Tuesday, February 28, 2006


The other day, I read an article (in The Japan Times, of course) about how the proliferation of English fluency in regions other than the U.K. and the U.S. are beginning to harm the British and American job markets. What started out as a great advantage for Anglophone monoglots is now undermining the competitiveness of workers who a) only speak English and b) live in expensive, "first world" cities. Companies would much rather farm out their work to places like India, where there is no shortage of English-speaking talent, and at a fraction of the cost.

I understand the rationale. As a bilingual and multicultural person, I agree that a lot of people in these wealthy, Western regions seem to be resting on their laurels instead of putting in the effort to learn new skills (like cultural sensitivity, flexibility, or new languages). But - whatever. All of my very chic and intelligent (and mostly monolingual) friends in the U.S. and the U.K. are enjoying great success in great jobs. Those Brits and Americans who are forfeiting their jobs to nationals of other countries probably wouldn't have been able to land those positions anyway - even if they spoke another language and were from another place.
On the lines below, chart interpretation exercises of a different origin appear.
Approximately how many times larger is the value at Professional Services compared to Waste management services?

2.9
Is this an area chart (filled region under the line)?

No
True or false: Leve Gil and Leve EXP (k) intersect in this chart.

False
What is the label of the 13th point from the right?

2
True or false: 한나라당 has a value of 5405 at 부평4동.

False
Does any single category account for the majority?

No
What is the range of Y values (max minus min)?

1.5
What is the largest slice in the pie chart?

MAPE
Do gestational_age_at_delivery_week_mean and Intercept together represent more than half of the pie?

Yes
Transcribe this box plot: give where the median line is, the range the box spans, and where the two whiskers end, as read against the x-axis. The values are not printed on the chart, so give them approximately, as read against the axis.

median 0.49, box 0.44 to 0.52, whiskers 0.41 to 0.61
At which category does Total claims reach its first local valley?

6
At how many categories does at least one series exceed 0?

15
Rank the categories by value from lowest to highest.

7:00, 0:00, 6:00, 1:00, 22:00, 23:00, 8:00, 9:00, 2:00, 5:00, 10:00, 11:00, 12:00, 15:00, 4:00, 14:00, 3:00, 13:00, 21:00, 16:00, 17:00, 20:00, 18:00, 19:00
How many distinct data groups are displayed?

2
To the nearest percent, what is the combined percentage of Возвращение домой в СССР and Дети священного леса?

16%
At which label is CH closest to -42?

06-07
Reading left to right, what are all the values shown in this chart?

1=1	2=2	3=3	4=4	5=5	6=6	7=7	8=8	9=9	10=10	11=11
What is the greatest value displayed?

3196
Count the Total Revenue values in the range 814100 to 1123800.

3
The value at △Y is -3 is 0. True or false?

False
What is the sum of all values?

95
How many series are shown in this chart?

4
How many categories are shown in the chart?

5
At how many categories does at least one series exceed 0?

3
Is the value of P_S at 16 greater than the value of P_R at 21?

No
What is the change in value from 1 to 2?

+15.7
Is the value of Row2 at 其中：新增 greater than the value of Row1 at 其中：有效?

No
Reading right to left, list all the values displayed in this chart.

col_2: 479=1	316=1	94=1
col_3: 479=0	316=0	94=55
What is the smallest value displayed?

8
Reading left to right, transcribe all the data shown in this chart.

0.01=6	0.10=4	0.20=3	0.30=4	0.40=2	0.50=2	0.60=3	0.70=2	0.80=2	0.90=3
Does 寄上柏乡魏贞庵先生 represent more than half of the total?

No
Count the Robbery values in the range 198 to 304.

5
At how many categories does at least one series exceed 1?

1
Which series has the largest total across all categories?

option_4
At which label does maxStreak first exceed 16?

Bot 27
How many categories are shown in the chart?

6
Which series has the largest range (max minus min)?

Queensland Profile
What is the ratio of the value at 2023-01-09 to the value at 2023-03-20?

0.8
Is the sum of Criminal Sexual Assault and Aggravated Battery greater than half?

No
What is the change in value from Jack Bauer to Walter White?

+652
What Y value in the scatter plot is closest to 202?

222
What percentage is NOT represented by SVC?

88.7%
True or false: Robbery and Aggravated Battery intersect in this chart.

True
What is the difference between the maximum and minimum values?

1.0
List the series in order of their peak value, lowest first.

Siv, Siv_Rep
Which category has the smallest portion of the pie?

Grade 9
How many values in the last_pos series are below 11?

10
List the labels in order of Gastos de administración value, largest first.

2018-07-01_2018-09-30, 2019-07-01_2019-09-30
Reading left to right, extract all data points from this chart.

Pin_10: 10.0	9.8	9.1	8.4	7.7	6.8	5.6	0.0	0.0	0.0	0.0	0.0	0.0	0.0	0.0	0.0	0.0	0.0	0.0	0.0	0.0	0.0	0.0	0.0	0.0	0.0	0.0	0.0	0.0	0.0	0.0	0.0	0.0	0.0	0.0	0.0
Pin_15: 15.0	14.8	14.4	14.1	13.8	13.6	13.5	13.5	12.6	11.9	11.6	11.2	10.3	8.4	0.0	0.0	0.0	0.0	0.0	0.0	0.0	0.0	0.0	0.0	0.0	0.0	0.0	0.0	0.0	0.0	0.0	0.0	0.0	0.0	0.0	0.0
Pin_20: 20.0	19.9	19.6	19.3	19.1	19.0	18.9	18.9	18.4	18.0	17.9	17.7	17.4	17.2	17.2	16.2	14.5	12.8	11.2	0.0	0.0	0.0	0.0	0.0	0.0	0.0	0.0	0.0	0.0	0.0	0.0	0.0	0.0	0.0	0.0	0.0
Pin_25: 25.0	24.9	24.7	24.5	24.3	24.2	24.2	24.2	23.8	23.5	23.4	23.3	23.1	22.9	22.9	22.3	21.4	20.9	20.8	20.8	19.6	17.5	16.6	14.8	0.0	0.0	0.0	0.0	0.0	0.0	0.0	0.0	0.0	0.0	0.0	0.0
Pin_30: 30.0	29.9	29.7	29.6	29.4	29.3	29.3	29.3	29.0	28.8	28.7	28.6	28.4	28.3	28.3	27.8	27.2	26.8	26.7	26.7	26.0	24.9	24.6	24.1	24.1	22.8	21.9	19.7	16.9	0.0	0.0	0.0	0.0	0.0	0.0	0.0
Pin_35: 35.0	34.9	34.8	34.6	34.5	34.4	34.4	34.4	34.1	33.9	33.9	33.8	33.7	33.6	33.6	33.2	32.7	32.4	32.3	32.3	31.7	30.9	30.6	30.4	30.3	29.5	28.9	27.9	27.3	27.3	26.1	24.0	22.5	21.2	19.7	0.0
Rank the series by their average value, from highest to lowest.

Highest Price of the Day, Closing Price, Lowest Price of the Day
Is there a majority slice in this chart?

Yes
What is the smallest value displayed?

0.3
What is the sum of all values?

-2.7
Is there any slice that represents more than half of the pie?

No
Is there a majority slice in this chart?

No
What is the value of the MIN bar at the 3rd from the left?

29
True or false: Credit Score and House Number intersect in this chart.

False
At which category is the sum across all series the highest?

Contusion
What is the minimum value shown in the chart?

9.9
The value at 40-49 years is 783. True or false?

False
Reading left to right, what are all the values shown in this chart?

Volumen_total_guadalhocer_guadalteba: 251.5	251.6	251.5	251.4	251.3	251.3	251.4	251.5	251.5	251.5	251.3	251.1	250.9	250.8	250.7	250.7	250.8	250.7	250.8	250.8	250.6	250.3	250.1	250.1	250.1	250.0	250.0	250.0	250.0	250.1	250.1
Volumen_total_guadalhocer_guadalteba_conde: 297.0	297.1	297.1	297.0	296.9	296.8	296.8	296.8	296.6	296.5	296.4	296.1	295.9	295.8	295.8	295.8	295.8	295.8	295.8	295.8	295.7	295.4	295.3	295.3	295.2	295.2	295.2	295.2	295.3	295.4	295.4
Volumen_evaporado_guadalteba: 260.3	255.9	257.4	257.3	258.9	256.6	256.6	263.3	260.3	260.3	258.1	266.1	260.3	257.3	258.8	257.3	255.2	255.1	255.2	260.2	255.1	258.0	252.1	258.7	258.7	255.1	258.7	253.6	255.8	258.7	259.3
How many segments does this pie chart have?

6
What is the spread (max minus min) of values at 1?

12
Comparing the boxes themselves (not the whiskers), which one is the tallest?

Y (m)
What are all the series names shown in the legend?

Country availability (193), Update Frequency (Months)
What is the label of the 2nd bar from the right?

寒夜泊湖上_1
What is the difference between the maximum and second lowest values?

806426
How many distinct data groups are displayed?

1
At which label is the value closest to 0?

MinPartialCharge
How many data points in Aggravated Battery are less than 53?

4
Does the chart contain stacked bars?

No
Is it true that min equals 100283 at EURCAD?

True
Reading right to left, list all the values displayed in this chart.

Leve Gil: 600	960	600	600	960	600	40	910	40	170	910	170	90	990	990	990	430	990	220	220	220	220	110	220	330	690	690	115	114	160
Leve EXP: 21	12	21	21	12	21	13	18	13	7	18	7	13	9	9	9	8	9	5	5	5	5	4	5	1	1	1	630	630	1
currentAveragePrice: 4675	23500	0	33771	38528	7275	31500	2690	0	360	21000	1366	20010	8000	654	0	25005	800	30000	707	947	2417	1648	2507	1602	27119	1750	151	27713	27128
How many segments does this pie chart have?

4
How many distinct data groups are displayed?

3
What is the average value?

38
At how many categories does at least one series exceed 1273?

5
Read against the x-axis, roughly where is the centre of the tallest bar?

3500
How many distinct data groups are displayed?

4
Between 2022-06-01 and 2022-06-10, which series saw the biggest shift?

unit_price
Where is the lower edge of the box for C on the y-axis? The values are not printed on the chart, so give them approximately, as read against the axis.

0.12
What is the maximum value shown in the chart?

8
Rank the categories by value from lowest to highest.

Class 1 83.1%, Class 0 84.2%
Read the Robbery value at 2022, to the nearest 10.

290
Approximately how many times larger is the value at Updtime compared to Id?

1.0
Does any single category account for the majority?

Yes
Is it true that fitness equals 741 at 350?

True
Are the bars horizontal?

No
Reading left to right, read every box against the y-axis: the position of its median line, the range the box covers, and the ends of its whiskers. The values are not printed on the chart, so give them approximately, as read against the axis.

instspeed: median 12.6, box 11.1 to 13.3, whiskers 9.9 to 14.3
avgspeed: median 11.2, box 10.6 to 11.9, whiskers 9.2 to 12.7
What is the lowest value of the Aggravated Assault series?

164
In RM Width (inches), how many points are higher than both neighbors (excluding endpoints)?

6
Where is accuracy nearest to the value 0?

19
And then I saw this Doritos package:

The trouble isn't that Americans can't speak a second language. It's that they can't speak their only language.

*N.B. In the word "it's", the apostrophe signifies a contraction of the words "it is". This should in no way be confused with an apostrophe signifying possession, as in the example "Mary's". "Your" and "you're" are similar situations, wherein the former is a possessive, while the latter is a contraction for "you are". I don't (do not) say this to be a smartass. I only point this out because it's (it is) easy enough to implement and will very quickly and effectively make you look at least 30% smarter on paper.